Verdachte heeft zich zodoende schuldig gemaakt aan medeplichtigheid. Zij wist immers dat er een hennepkwekerij in de woning werd aangelegd en zij heeft deze situatie vervolgens in stand gelaten. Het opzet van verdachte is aldus gericht geweest op het verschaffen van de gelegenheid tot het plegen van het misdrijf én op het misdrijf zelf, zodat is voldaan aan het vereiste van de dubbele opzet."

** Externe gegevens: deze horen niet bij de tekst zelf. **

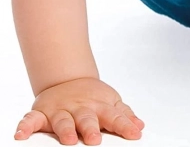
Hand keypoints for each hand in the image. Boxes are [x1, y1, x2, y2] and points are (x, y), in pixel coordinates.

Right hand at [14, 77, 143, 144]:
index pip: (114, 116)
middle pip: (86, 118)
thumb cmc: (92, 98)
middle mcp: (80, 108)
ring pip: (62, 120)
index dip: (124, 125)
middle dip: (90, 128)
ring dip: (64, 129)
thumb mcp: (111, 103)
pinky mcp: (42, 112)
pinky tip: (20, 135)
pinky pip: (31, 119)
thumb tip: (140, 127)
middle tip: (95, 139)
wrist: (69, 78)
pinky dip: (25, 126)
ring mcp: (61, 110)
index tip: (134, 134)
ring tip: (67, 140)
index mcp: (99, 107)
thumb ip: (124, 115)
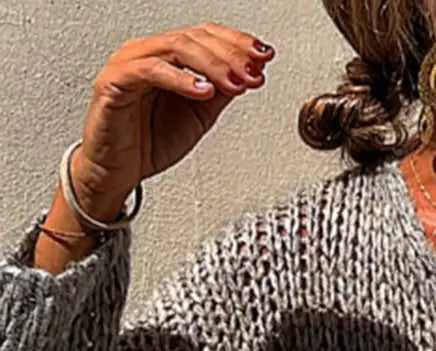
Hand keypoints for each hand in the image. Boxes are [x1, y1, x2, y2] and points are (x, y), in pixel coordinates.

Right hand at [71, 23, 274, 210]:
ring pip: (177, 48)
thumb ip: (220, 93)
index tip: (264, 56)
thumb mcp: (199, 116)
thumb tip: (248, 73)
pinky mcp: (115, 81)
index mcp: (169, 58)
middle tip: (254, 72)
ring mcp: (130, 63)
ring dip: (213, 65)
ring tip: (236, 84)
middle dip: (231, 54)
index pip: (206, 36)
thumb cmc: (149, 142)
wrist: (118, 172)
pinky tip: (203, 91)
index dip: (237, 43)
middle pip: (195, 37)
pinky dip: (181, 79)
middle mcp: (149, 53)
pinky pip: (150, 70)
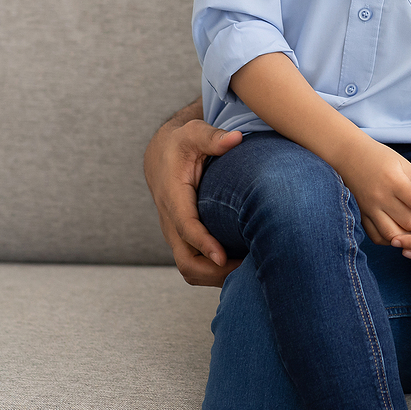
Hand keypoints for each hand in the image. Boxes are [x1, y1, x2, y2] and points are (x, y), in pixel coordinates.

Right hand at [143, 99, 242, 285]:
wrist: (161, 154)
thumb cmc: (182, 143)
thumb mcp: (194, 133)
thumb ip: (212, 137)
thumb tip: (235, 138)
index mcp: (173, 197)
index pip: (186, 227)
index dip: (204, 244)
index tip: (224, 257)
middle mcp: (171, 220)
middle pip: (186, 260)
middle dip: (214, 271)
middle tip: (247, 268)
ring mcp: (176, 232)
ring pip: (190, 268)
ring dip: (216, 276)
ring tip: (249, 271)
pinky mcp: (183, 237)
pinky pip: (195, 263)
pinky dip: (214, 272)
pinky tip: (242, 266)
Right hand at [329, 135, 410, 245]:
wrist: (350, 155)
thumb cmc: (380, 157)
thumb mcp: (403, 165)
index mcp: (394, 181)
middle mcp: (381, 197)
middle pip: (408, 222)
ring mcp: (369, 208)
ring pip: (392, 235)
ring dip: (406, 236)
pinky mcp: (361, 215)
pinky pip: (376, 237)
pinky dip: (389, 240)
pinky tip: (396, 233)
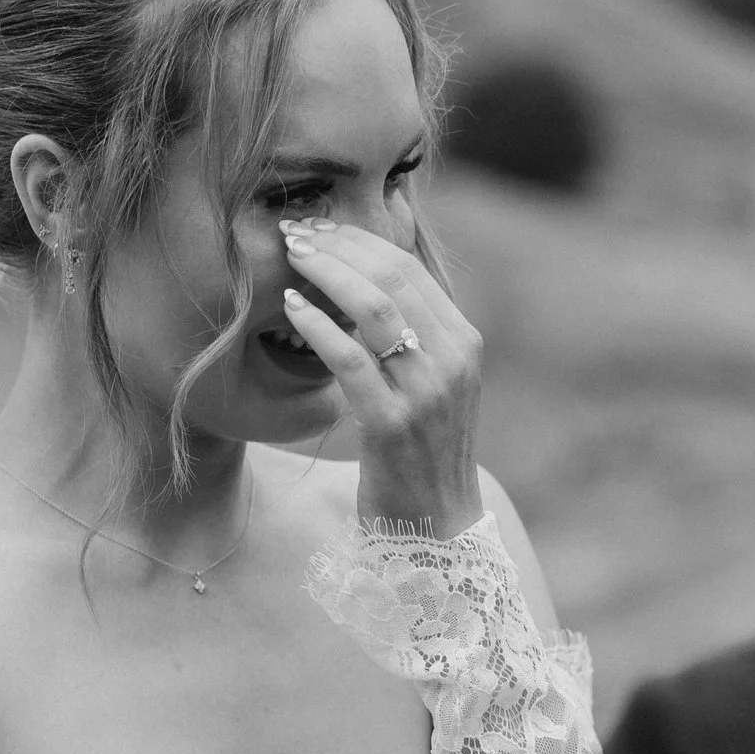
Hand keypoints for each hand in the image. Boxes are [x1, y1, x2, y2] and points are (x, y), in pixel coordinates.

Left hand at [277, 218, 485, 532]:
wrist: (435, 526)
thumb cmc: (420, 451)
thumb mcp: (429, 382)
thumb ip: (410, 334)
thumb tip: (363, 276)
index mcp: (464, 341)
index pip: (410, 268)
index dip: (359, 239)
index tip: (318, 227)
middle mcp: (454, 360)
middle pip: (393, 276)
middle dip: (338, 246)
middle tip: (294, 232)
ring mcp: (427, 392)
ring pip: (375, 308)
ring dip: (327, 272)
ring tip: (291, 257)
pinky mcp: (393, 425)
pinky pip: (351, 360)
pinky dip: (318, 325)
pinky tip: (292, 307)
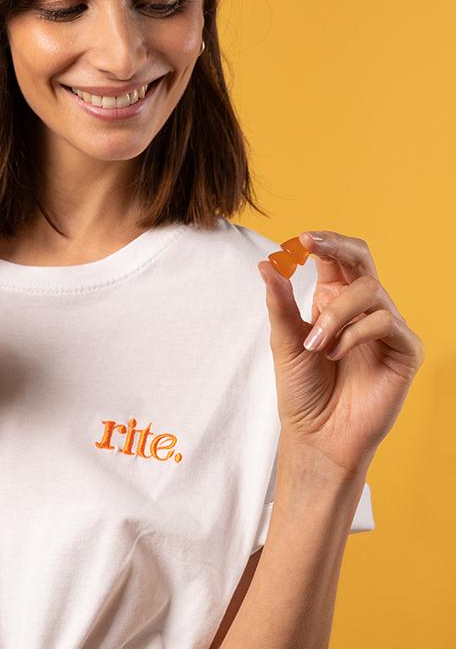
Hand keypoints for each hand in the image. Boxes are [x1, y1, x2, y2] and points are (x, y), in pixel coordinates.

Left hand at [257, 230, 424, 477]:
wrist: (316, 434)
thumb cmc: (302, 389)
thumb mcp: (284, 340)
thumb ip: (279, 302)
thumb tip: (267, 263)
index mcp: (334, 300)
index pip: (337, 259)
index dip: (324, 242)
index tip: (301, 238)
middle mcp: (362, 309)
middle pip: (363, 259)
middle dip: (338, 246)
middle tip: (312, 243)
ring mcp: (386, 328)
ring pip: (369, 291)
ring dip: (335, 314)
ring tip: (315, 346)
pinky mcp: (405, 350)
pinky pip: (386, 322)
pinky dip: (355, 333)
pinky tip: (336, 354)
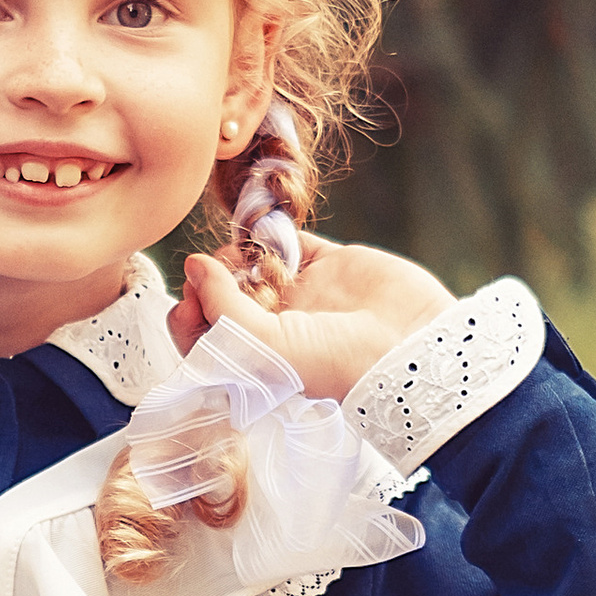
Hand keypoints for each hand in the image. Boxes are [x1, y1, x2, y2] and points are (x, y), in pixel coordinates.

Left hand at [171, 237, 454, 399]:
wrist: (409, 344)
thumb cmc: (334, 362)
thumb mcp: (264, 345)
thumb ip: (221, 305)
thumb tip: (194, 264)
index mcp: (258, 361)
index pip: (206, 338)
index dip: (188, 317)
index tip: (187, 300)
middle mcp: (276, 329)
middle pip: (224, 299)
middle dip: (208, 283)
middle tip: (207, 272)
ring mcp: (303, 295)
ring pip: (254, 267)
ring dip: (237, 255)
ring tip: (237, 255)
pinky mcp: (329, 265)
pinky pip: (292, 243)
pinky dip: (274, 233)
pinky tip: (264, 234)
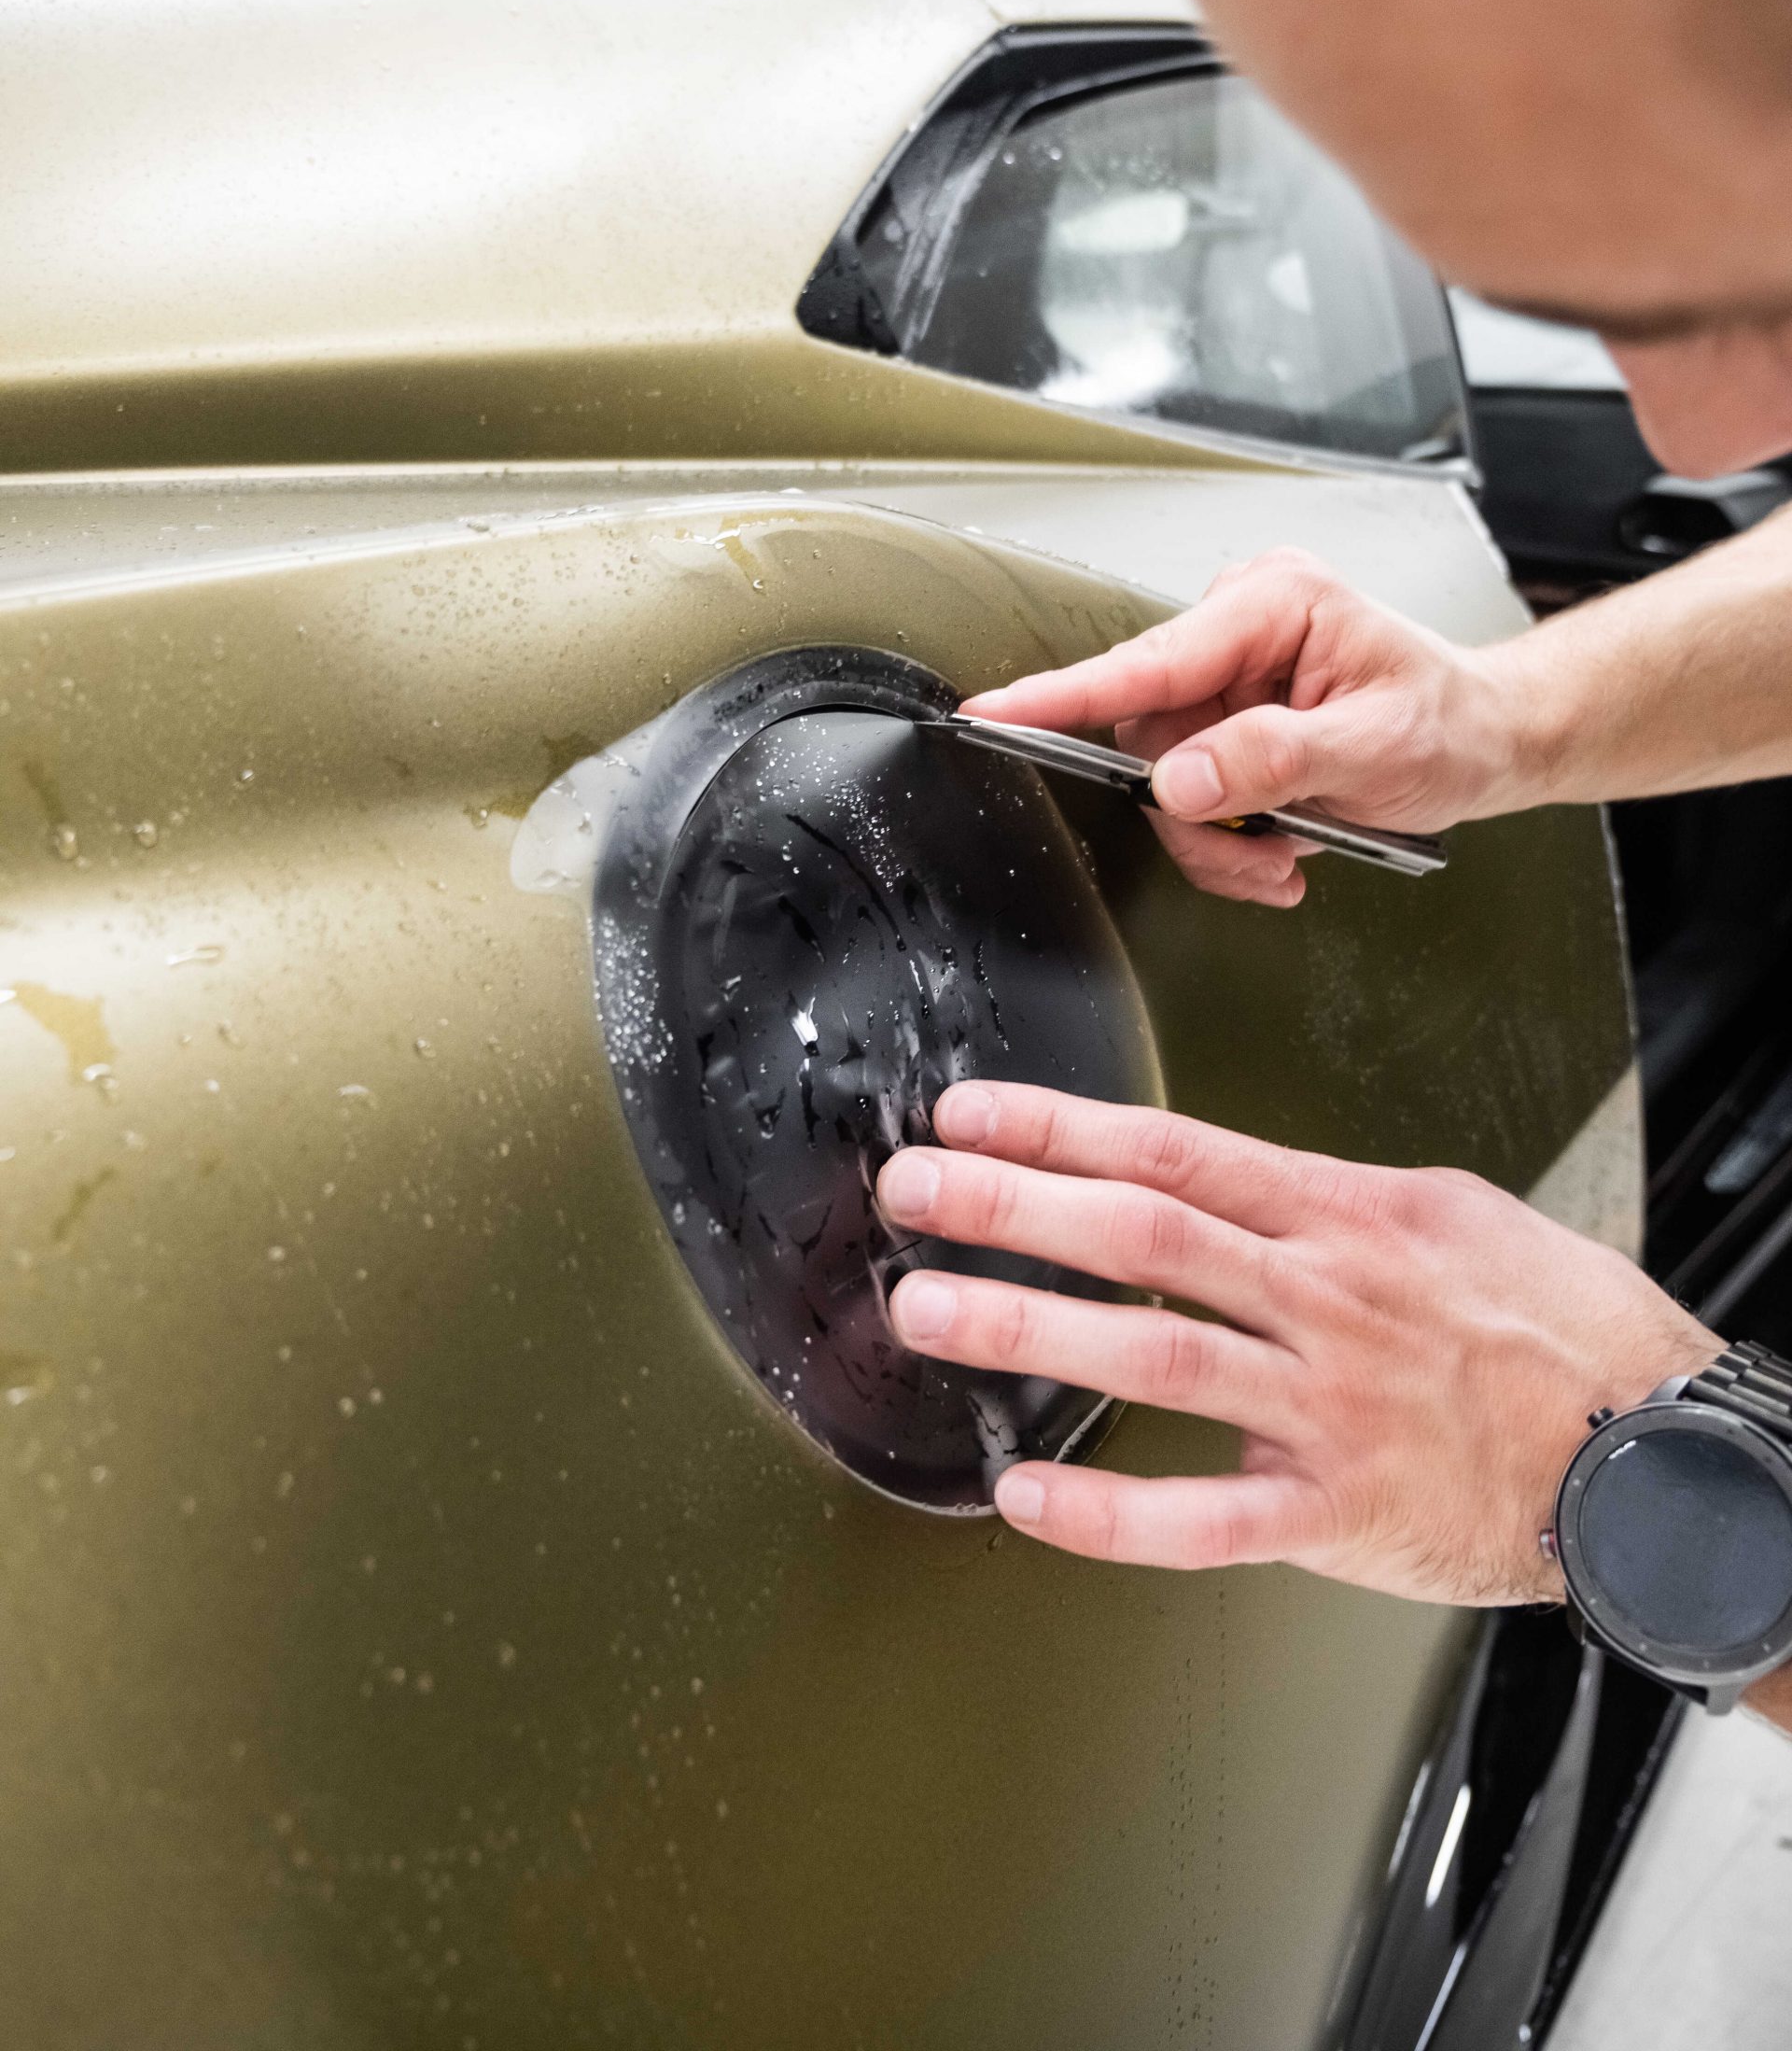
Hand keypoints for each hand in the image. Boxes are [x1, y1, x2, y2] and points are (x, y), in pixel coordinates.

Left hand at [880, 1081, 1721, 1601]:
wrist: (1652, 1447)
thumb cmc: (1556, 1326)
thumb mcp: (1452, 1215)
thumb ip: (1328, 1202)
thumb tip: (1235, 1184)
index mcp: (1343, 1217)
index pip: (1175, 1149)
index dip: (1061, 1127)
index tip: (970, 1112)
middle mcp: (1324, 1299)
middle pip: (1144, 1234)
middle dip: (1013, 1206)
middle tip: (913, 1190)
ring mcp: (1327, 1406)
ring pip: (1156, 1354)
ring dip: (1030, 1329)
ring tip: (927, 1311)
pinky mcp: (1340, 1511)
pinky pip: (1208, 1518)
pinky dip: (1112, 1512)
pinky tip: (1028, 1497)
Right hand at [961, 548, 1526, 906]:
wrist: (1488, 742)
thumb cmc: (1452, 724)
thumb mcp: (1376, 748)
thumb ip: (1273, 761)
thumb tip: (1181, 779)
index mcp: (1271, 606)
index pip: (1145, 661)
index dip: (1061, 697)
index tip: (996, 714)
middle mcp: (1239, 631)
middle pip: (1148, 737)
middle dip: (1195, 812)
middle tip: (1259, 853)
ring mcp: (1228, 677)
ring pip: (1163, 778)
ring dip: (1218, 836)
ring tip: (1285, 851)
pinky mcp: (1226, 719)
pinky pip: (1188, 792)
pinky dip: (1227, 836)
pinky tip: (1280, 840)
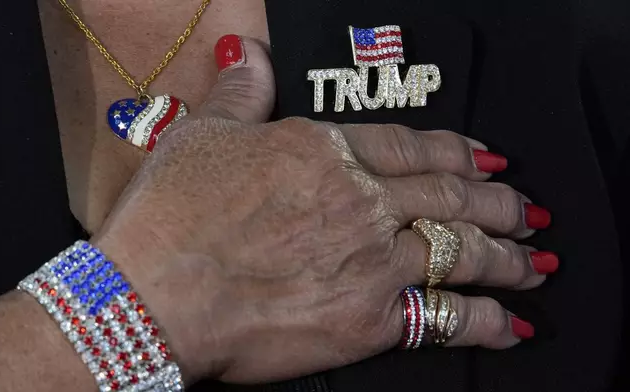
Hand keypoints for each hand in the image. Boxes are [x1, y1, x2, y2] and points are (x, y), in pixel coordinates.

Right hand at [93, 35, 554, 383]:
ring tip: (532, 261)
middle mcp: (361, 200)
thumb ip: (243, 94)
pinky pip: (443, 318)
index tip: (486, 160)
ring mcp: (371, 259)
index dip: (457, 151)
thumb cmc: (171, 214)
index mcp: (325, 152)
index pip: (412, 145)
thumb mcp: (203, 135)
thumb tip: (251, 54)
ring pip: (461, 251)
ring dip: (505, 257)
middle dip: (497, 203)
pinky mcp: (368, 319)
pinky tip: (511, 324)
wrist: (154, 293)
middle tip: (526, 209)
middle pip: (451, 196)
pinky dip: (485, 322)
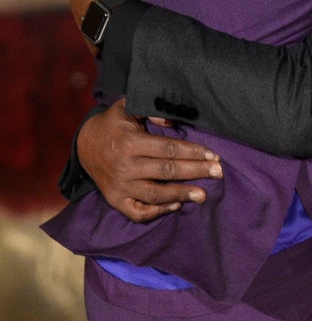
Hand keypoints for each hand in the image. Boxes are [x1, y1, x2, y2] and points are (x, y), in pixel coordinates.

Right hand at [78, 99, 223, 222]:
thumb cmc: (113, 125)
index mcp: (130, 143)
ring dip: (181, 194)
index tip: (214, 156)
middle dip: (196, 172)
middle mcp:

2.3Het Hof heeft vastgesteld dat de verdachte samen met de medeverdachte [medeverdachte] als hoofdbewoner en mede-eigenaar van de gezamenlijke woning aan de [a-straat 1] te [plaats] de beschikking had over dat pand, [medeverdachte] betrokken was bij een hennepkwekerij die was gevestigd in twee ruimtes in de woning waar hij de daar gekweekte planten verzorgde en de verdachte wist van die hennepkwekerij, maar deze situatie in stand heeft gelaten. Het Hof heeft op basis van deze vaststellingen bewezenverklaard dat de verdachte aan [medeverdachte] opzettelijk "gelegenheid heeft verschaft" tot het telen van hennep. Dat oordeel is daarmee echter niet toereikend gemotiveerd. Het Hof heeft immers geen omstandigheden vastgesteld die erop duiden dat actieve gedragingen van de verdachte gelegenheid verschaften tot de hennepteelt door [medeverdachte] in de woning. De enkele, niet nader geconcretiseerde overweging van het Hof dat de verdachte de ruimtes aan [medeverdachte] ter beschikking heeft gesteld, maakt dat niet anders, in aanmerking genomen dat zij met [medeverdachte] hoofdbewoner en mede-eigenaar van de gezamenlijke woning was zodat [medeverdachte] kennelijk die ruimtes reeds ter beschikking had. Daarbij komt dat ook bekendheid met het telen van hennep door [medeverdachte], anders dan het Hof met de verwijzing naar het in stand laten van de situatie kennelijk voor ogen stond, niet zonder meer voldoende is voor het doen ontstaan van een rechtsplicht voor de verdachte tot het beletten of (doen) beëindigen daarvan.
2.4Het middel is terecht voorgesteld.
3 Beslissing
De Hoge Raad:
- vernietigt de bestreden uitspraak;
- wijst de zaak terug naar het Gerechtshof Den Haag, opdat de zaak op het bestaande hoger beroep opnieuw wordt berecht en afgedaan.
Dit arrest is gewezen door de vice-president J. de Hullu als voorzitter, en de raadsheren Y. Buruma, V. van den Brink, E.S.G.N.A.I. van de Griend en A.E.M. Röttgering, in bijzijn van de waarnemend griffier S.P. Bakker, en uitgesproken ter openbare terechtzitting van 19 november 2019.